Ensuite, revoyez-les, ensemble, pour confronter la réalité que vous avez découverte aux projections des deux personnes. Montrez-leur les malentendus, les non-dits, évoquez les faits, nommez votre ressenti face à la situation et ce que vous attendez d'eux pour qu'elle s'arrange.
Rappelez-leur qu'ils sont dans un contexte professionnel qui attend d'eux des productions sur lesquelles l'ambiance dans l'équipe impacte.
Rien ne les oblige à s'apprécier personnellement, mais la moindre des choses est de faire l'effort de travailler ensemble dans des conditions de courtoisie et de respect mutuel. Et bien sûr dites-leur tout cela avec un maximum d'empathie.
En fin d'entretien, pensez à demander à chacun sur quoi il est prêt à s'engager pour régler le problème dans la relation avec l'autre.
Le risque dans ce conflit, s'il ne se résout pas, est qu'il bascule dans ce que Steven Karpman nommait le triangle dramatique.
Par exemple, un des deux antagonistes subit les attaques de l'autre et vient constamment se plaindre à vous des mauvais traitements qu'il lui inflige. Vous pourriez tenter d'intervenir auprès de son « persécuteur » et deviendriez de ce fait le « sauveur » de la « victime ». Et si vous haussez le ton avec l'agresseur, vous deviendriez à votre tour son « persécuteur », peut-être ira-t-il en posture de « victime » se plaindre à ses collègues, à votre N+1 ou aux syndicats.
Pour sortir de ces « jeux psychologiques » seule la posture adulte/adulte, correspondant au OK+/OK+ fonctionne. Recevoir les deux et faire le point des actes posés de façon concrète et pragmatique, sans jugement de valeur, dans une posture d'empathie assertive vous évitera cet écueil.
Après trois entretiens de ce type et si les engagements ne sont pas tenus, vous ne pourrez plus que constater la réalité d'une rupture dont ils sont coresponsables et organiser leur séparation.
Pourquoi est-ce important pour les participants au conflit ?
apaisement des relations ;
meilleure qualité de vie au travail ;
meilleure concentration sur la mission une fois la focalisation sur le conflit interrompue ;
augmentation des résultats.
Pourquoi est-ce important à réaliser pour le service, l'entreprise, les collègues, etc. ?
apaisement des relations, moins de tension contagieuse ;
meilleur climat dans l'équipe ;
plus grande disponibilité pour les travaux de groupe ;
image de l'entreprise.
Pourquoi est-ce important pour vous et vos deux collaborateurs concernés ?
fiabilité du manager ;
sentiment de soutien, de non-jugement ;
renforce le sentiment d'appartenance.
Quelles seraient les répercussions s'ils ne savaient pas faire ?

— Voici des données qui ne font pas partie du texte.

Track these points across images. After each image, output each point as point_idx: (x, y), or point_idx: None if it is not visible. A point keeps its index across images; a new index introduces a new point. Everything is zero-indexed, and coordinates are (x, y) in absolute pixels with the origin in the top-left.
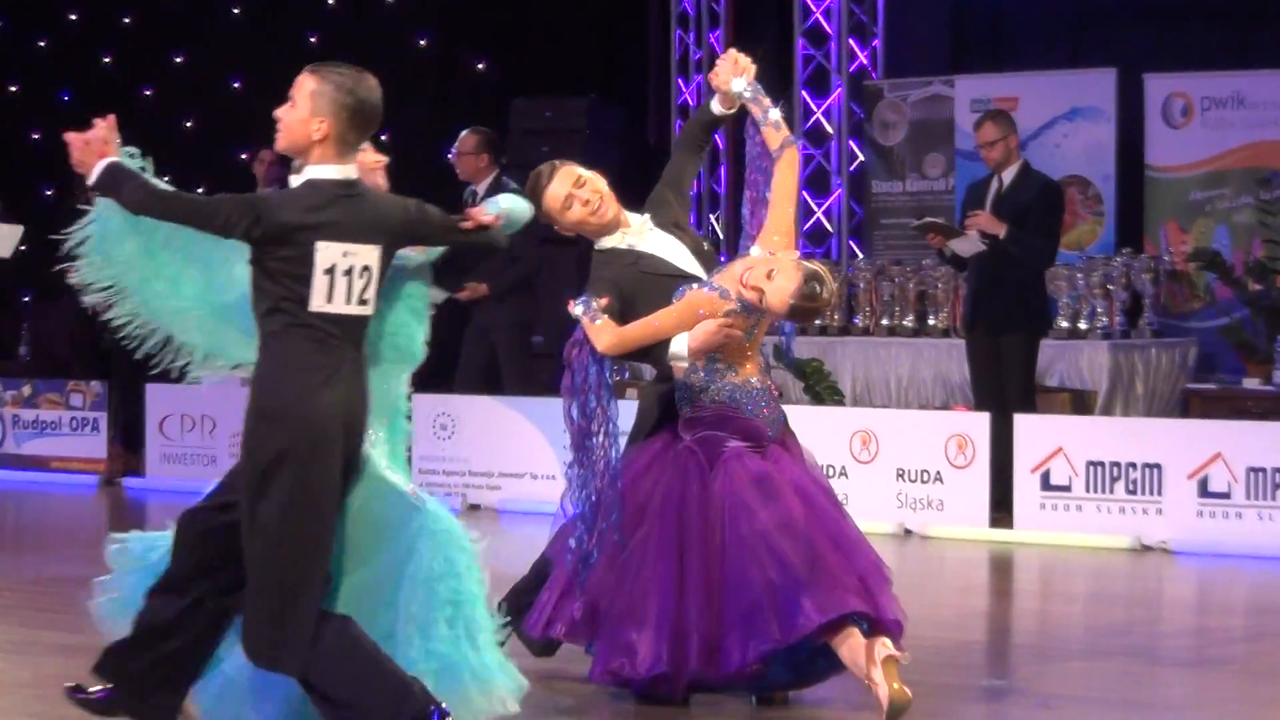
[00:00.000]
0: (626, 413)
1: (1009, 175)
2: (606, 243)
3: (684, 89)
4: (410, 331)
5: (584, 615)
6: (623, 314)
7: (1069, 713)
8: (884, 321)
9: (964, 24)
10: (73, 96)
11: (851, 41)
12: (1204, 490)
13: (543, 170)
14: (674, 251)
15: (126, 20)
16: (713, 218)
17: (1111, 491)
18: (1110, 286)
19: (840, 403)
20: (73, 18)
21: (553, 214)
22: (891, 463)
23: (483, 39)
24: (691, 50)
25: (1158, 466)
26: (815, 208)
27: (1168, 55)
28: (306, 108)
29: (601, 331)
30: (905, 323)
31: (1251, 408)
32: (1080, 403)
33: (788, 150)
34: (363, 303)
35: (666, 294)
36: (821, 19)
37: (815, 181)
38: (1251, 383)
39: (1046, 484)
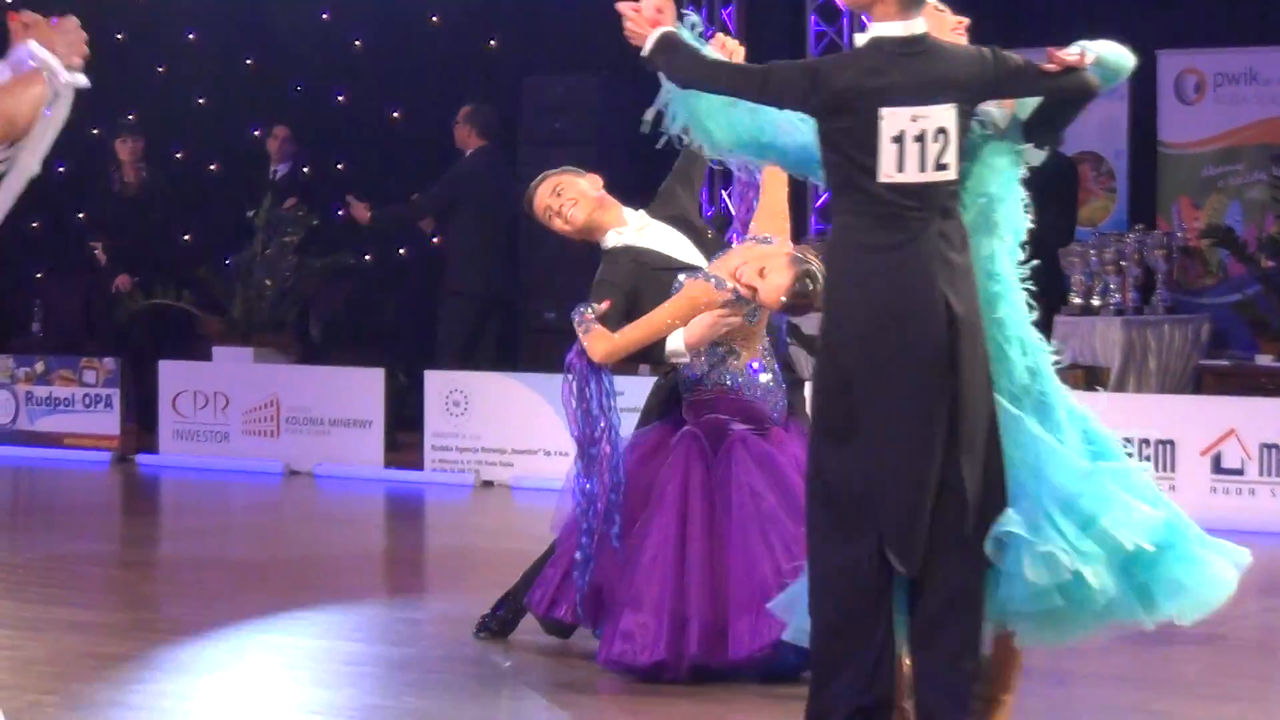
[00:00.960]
0: (639, 389)
1: None
2: (606, 244)
3: None
4: (1001, 197)
5: (588, 599)
6: (628, 313)
7: (1083, 689)
8: None
9: (977, 1)
10: (85, 74)
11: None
12: (1217, 467)
13: (534, 183)
14: (673, 244)
15: None
16: (724, 194)
17: None
18: (1123, 263)
19: None
20: None
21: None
22: None
23: (495, 16)
24: (704, 28)
25: (1170, 443)
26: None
27: (1180, 32)
28: None
29: (595, 340)
30: None
31: (1265, 384)
32: (1093, 379)
33: None
34: (941, 168)
35: (668, 287)
36: None
37: None
38: (1264, 359)
39: None
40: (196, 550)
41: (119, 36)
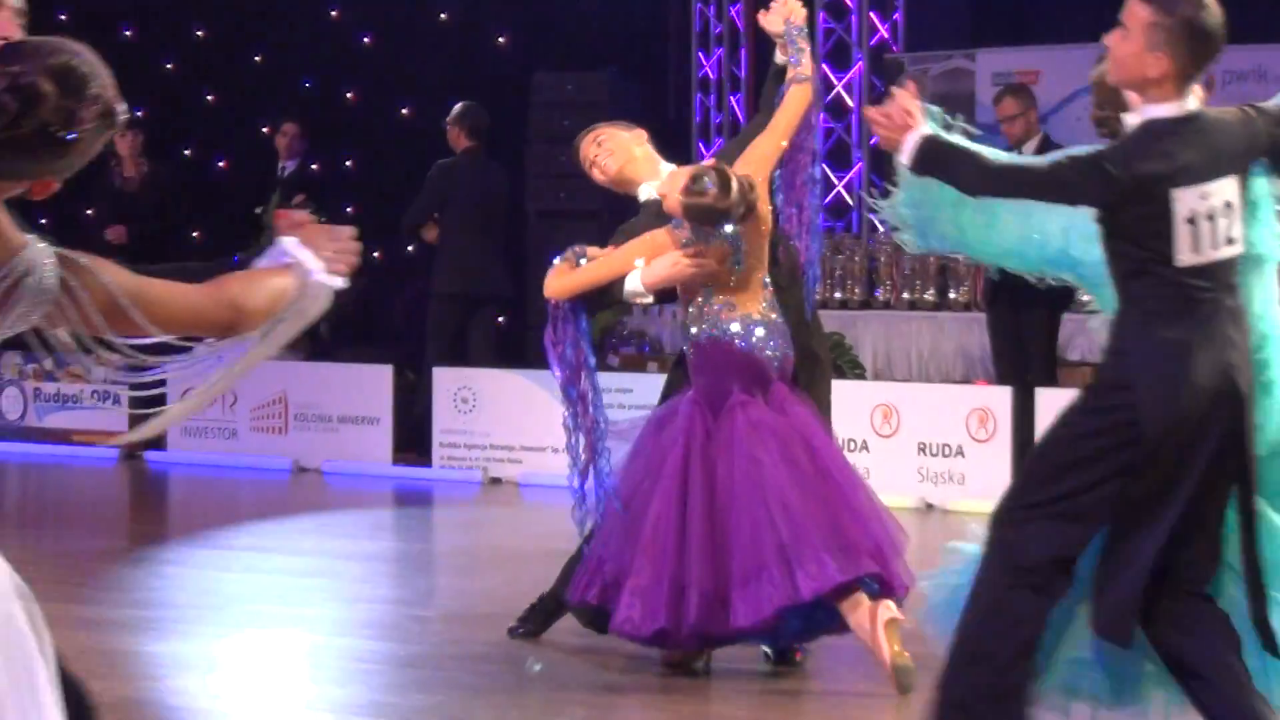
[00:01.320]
0: (647, 387)
1: (1029, 150)
2: (640, 196)
3: (704, 62)
4: (1266, 243)
5: (613, 578)
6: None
7: None
8: (905, 295)
9: (984, 0)
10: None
11: (872, 15)
12: None
13: (580, 134)
14: None
15: None
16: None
17: None
18: None
19: (861, 376)
20: None
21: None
22: (913, 437)
23: (504, 12)
24: (712, 24)
25: None
26: (836, 181)
27: None
28: (1140, 41)
29: (554, 276)
30: (926, 296)
31: None
32: None
33: (794, 86)
34: (1230, 242)
35: None
36: None
37: (836, 155)
38: None
39: None
40: (204, 547)
41: (127, 33)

crise dans l'équipe par contagion ;
clanisme ;
démotivation ;
image négative du service, de l'entreprise auprès des clients partenaires et fournisseurs.
Exemples de problèmes vécus récemment :
La société de transport en commun a perdu le marché d'une école dont les enseignants ont vu deux chauffeurs se battre dans la cour de l'entreprise lors d'une réunion et craignent un mauvais exemple pour les élèves.